May have seen PM at her best
ABNORMAL NORMAL
Unlike most people, it seems, I am actually in admiration of the Prime Minister I saw during her muchlambasted Tory party conference speech on Wednesday. Theresa May came across as warmer, and, dare I say it, more human than before. I like the PM I saw midweek, better than the robotic one I recall. Yes, she had a nasty cough – not her fault. Yes, there was a pathetic prankster – not her fault. Yes, the Tory slogan started falling off the wall behind her – not her fault. Despite it all, she got through the whole speech. She didn’t panic or fluster, a remarkable achievement, especially as she had a gloating Boris in her eye-line. She ad-libbed, cracked a joke and kept her head while all those around seemed to be losing theirs. Her energy cap policy is a good one, if it gets off the ground, as is her council – rather than social - housing pledge. Yes, she’s diminished within her own party, yes, there’s plenty of self-interested, career-before-country plotting, led by small, puffed-up unlikeables, afoot.

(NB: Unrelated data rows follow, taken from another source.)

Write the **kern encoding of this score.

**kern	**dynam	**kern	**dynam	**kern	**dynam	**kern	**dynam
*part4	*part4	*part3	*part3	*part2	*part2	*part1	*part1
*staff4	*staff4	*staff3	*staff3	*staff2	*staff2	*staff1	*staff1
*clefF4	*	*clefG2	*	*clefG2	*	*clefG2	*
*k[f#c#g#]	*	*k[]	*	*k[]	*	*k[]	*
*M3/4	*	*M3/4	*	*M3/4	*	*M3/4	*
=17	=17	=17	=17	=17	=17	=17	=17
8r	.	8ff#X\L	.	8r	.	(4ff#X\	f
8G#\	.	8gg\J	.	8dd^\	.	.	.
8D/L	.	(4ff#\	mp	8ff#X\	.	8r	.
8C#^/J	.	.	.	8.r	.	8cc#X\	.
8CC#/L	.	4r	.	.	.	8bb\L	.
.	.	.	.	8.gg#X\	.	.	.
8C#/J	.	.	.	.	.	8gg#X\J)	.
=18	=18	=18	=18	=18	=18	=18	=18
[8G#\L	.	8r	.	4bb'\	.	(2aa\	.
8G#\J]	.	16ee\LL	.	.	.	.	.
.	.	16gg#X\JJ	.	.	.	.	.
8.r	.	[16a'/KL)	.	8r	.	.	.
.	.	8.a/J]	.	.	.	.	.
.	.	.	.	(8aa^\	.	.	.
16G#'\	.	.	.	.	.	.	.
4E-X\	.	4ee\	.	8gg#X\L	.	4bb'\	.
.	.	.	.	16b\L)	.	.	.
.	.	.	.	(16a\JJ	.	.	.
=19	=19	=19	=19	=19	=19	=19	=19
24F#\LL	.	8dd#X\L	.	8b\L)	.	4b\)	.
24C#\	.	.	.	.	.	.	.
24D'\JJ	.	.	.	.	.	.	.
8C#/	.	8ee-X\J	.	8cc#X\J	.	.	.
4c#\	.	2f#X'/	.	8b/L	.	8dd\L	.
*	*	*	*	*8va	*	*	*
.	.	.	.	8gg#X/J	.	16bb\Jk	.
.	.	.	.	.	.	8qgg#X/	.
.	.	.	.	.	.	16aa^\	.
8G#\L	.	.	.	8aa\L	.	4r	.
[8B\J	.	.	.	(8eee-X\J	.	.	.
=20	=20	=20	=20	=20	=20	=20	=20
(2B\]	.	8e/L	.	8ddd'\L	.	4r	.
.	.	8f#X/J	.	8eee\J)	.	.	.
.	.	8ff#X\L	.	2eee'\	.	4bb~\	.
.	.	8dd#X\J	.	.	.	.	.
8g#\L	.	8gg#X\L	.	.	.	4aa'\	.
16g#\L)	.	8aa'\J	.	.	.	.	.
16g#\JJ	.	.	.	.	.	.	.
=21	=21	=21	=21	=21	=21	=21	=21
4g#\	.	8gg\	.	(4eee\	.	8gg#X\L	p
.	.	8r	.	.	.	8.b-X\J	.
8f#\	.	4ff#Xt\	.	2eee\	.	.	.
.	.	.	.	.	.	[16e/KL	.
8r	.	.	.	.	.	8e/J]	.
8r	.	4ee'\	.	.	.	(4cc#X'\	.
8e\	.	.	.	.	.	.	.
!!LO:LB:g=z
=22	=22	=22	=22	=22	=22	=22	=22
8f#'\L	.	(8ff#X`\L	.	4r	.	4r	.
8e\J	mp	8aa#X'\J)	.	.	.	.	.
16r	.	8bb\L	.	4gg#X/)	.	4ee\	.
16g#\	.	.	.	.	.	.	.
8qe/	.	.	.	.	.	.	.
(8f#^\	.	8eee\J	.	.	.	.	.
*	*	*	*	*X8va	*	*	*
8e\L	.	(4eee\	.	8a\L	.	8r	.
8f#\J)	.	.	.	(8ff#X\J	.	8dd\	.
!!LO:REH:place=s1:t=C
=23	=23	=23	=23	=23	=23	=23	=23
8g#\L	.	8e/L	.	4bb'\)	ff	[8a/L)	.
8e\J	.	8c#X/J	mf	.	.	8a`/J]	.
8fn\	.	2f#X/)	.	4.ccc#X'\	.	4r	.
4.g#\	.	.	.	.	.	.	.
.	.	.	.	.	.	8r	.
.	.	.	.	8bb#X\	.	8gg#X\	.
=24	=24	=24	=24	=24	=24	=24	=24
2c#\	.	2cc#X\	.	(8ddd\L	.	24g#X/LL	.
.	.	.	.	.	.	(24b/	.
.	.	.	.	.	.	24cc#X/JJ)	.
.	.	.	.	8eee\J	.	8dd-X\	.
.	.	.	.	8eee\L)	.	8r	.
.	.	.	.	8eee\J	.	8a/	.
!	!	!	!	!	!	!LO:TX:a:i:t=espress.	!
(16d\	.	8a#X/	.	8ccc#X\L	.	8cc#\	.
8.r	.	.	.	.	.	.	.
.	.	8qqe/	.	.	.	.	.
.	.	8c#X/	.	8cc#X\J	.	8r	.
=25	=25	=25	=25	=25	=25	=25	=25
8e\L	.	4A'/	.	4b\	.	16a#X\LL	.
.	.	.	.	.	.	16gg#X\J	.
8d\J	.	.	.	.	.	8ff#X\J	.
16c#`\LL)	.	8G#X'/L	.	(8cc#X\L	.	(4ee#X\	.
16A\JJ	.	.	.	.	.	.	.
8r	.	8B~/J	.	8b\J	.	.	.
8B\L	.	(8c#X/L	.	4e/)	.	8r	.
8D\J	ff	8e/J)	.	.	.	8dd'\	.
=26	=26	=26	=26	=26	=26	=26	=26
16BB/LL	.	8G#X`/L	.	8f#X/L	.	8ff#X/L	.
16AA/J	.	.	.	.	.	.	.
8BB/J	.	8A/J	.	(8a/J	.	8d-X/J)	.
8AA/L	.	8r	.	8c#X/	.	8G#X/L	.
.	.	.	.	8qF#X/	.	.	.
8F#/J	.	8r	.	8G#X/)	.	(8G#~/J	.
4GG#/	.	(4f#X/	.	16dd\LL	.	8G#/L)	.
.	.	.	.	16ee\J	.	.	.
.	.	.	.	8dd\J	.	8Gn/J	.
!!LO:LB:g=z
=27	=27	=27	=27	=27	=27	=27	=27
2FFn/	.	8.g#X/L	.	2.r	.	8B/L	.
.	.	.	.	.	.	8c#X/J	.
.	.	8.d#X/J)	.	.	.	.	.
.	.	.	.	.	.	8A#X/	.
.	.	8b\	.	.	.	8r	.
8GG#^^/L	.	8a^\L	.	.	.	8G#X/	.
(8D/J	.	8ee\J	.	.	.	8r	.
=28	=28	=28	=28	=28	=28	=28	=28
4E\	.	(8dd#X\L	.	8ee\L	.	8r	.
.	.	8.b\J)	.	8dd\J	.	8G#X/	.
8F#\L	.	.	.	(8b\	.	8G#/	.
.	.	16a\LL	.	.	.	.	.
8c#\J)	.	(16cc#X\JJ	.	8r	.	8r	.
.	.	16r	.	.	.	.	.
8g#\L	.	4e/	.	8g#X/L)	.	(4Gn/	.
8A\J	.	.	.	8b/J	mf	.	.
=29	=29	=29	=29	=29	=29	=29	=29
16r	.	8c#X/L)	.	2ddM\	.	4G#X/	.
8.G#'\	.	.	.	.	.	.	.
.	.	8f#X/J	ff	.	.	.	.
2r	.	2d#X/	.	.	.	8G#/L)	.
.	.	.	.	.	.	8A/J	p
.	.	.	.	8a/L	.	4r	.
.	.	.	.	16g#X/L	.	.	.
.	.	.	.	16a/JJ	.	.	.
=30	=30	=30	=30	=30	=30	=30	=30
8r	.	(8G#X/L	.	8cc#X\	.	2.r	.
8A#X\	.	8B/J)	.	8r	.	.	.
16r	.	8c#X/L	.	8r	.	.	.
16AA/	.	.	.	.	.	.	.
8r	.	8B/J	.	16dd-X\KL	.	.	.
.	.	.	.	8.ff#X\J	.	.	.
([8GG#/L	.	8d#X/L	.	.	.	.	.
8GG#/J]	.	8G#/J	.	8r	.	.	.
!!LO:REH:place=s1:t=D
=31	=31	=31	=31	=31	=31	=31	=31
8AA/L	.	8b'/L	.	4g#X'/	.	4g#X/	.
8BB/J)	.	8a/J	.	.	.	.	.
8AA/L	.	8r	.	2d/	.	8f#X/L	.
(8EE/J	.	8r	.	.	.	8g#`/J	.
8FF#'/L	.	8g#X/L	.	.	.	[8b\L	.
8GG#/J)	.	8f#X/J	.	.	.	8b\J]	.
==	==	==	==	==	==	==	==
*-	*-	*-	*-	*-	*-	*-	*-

But the last thing we need is an internal Government battle when there are so many important things to deal with: Brexit being top of the list. Who would you rather go into battle with, Theresa May? Or Boris? Theresa’s best for the job. I’m still not quite sure what her much-mentioned ‘British Dream’ is though. Jeremy Corbyn as Prime Minister, perhaps? Oh, that’s my dream. Sorry. What is ‘normal’ life for you? Mad morning rush, work, supermarket shop at lunchtime, back home, cook, watch telly, go to bed perhaps? In America, it’s a bit different. Asked to describe Stephen Paddock, the shooter who slaughtered 59 people in Las Vegas on Sunday night, a neighbour said: “He’s a pretty normal kinda guy, visiting all the gun shops in the area, stuff like that.” Aren’t you glad your normal is a little more mundane?